Liberty and the Golden Rule
In his radical book Fair Play (p. 16), Steven Landsburg puts forward this radical idea:
… we should care about other people’s liberty as well as our own.
In On Liberty, Chapter IV, “Of the Limits to the Authority of Society over the Individual” (paragraph 12), John Stuart Mill puts forward the same idea, and explains just how radical it is:
But the strongest of all the arguments against the interference of the public with purely personal conduct, is that when it does interfere, the odds are that it interferes wrongly, and in the wrong place. On questions of social morality, of duty to others, the opinion of the public, that is, of an overruling majority, though often wrong, is likely to be still oftener right; because on such questions they are only required to judge of their own interests; of the manner in which some mode of conduct, if allowed to be practised, would affect themselves. But the opinion of a similar majority, imposed as a law on the minority, on questions of self-regarding conduct, is quite as likely to be wrong as right; for in these cases public opinion means, at the best, some people’s opinion of what is good or bad for other people; while very often it does not even mean that; the public, with the most perfect indifference, passing over the pleasure or convenience of those whose conduct they censure, and considering only their own preference.
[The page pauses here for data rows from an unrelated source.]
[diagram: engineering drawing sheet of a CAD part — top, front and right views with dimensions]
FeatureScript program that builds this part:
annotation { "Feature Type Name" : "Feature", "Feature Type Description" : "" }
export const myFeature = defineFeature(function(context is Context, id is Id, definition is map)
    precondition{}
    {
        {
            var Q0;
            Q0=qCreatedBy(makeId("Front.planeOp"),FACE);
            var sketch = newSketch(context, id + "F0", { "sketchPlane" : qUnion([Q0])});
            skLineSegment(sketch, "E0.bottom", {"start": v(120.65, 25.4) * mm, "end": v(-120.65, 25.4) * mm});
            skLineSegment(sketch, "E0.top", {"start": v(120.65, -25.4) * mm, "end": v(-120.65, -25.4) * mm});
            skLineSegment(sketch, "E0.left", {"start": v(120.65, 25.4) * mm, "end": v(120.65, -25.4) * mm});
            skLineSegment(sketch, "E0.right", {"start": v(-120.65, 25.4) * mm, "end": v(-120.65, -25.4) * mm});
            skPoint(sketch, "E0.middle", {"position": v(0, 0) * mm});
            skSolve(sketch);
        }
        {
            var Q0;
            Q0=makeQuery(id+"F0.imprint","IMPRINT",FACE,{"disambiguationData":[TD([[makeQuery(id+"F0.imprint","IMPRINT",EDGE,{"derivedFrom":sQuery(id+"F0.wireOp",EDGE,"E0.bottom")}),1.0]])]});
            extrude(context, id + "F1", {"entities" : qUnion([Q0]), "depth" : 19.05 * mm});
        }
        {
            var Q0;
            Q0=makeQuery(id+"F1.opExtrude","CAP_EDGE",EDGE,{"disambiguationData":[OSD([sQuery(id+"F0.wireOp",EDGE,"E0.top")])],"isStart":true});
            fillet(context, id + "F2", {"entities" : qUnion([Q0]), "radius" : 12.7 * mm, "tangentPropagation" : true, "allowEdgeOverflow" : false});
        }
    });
Part of the problem is in the limitations of the golden rule: “Do unto others as you would have them do unto you.” That is all well and good if they have the same preferences, but not if they want something different from what you would want in the same circumstances. Until further advances in technology, we are shut out of knowing directly what the world looks like from inside someone else’s mind, and have to guess based on how we would feel. But that sometimes steers us badly off target. Giving everyone personal liberty is a safeguard against our blind meddling.
Of course, applying the golden rule at a meta-level would say “I want liberty, so I should give others liberty as well.” But there are many times when liberty is a higher law than applying the golden rule at the detailed level.